Instructions for the task: Copy all the data exactly, except the pictures.
(Exercise inputs begins)
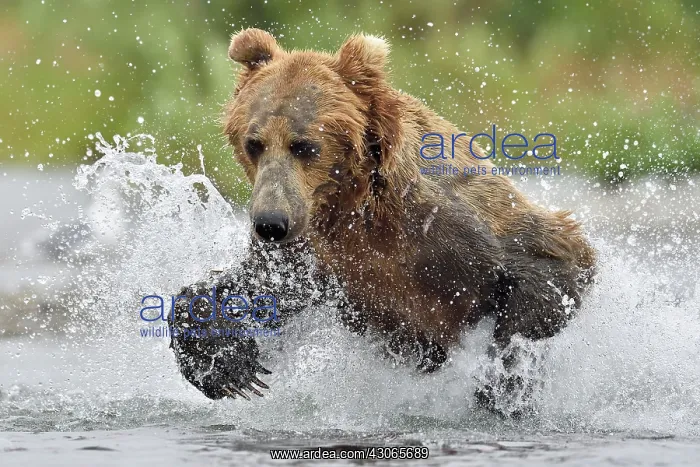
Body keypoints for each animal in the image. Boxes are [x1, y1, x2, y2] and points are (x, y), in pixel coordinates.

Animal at [167, 28, 596, 406]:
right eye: (253, 143)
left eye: (303, 145)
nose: (270, 223)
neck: (354, 207)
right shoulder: (316, 254)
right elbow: (262, 287)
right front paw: (226, 364)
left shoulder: (447, 225)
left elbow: (550, 261)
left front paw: (501, 383)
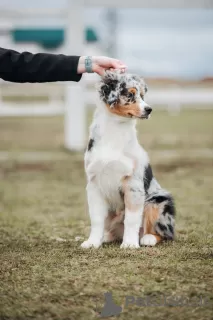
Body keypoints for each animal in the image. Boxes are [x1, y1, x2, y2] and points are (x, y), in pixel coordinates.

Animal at [80, 71, 176, 249]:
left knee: (165, 233)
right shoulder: (94, 183)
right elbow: (96, 219)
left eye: (142, 96)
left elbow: (131, 219)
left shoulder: (133, 184)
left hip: (159, 199)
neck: (115, 128)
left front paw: (130, 243)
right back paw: (106, 237)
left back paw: (147, 238)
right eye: (130, 94)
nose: (149, 109)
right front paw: (92, 242)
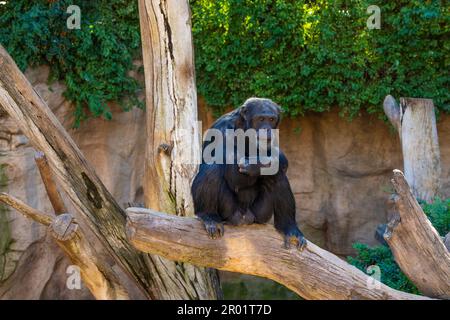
(Exercise inputs ends)
Answer box:
Body keypoints for each animal in the image. Boxes are [x1, y1, x2, y2] and points are (x, y), in pixel coordinates.

Animal at [167, 28, 596, 406]:
right eye: (253, 143)
left eye: (303, 145)
nose: (270, 223)
neck: (354, 207)
right shoulder: (316, 254)
right elbow: (262, 287)
right front paw: (226, 364)
left shoulder: (447, 225)
left elbow: (550, 261)
left front paw: (501, 383)
Body keypoints for each animal in the image. Boxes are [x1, y1, x2, y2] and points are (x, y), in pixel coordinates.

Animal at [80, 71, 176, 249]:
left knee: (165, 233)
right shoulder: (94, 183)
right elbow: (96, 219)
left eye: (142, 96)
left elbow: (131, 219)
left shoulder: (133, 184)
left hip: (159, 199)
neck: (115, 128)
left front paw: (130, 243)
right back paw: (106, 237)
left back paw: (147, 238)
right eye: (130, 94)
nose: (149, 109)
right front paw: (92, 242)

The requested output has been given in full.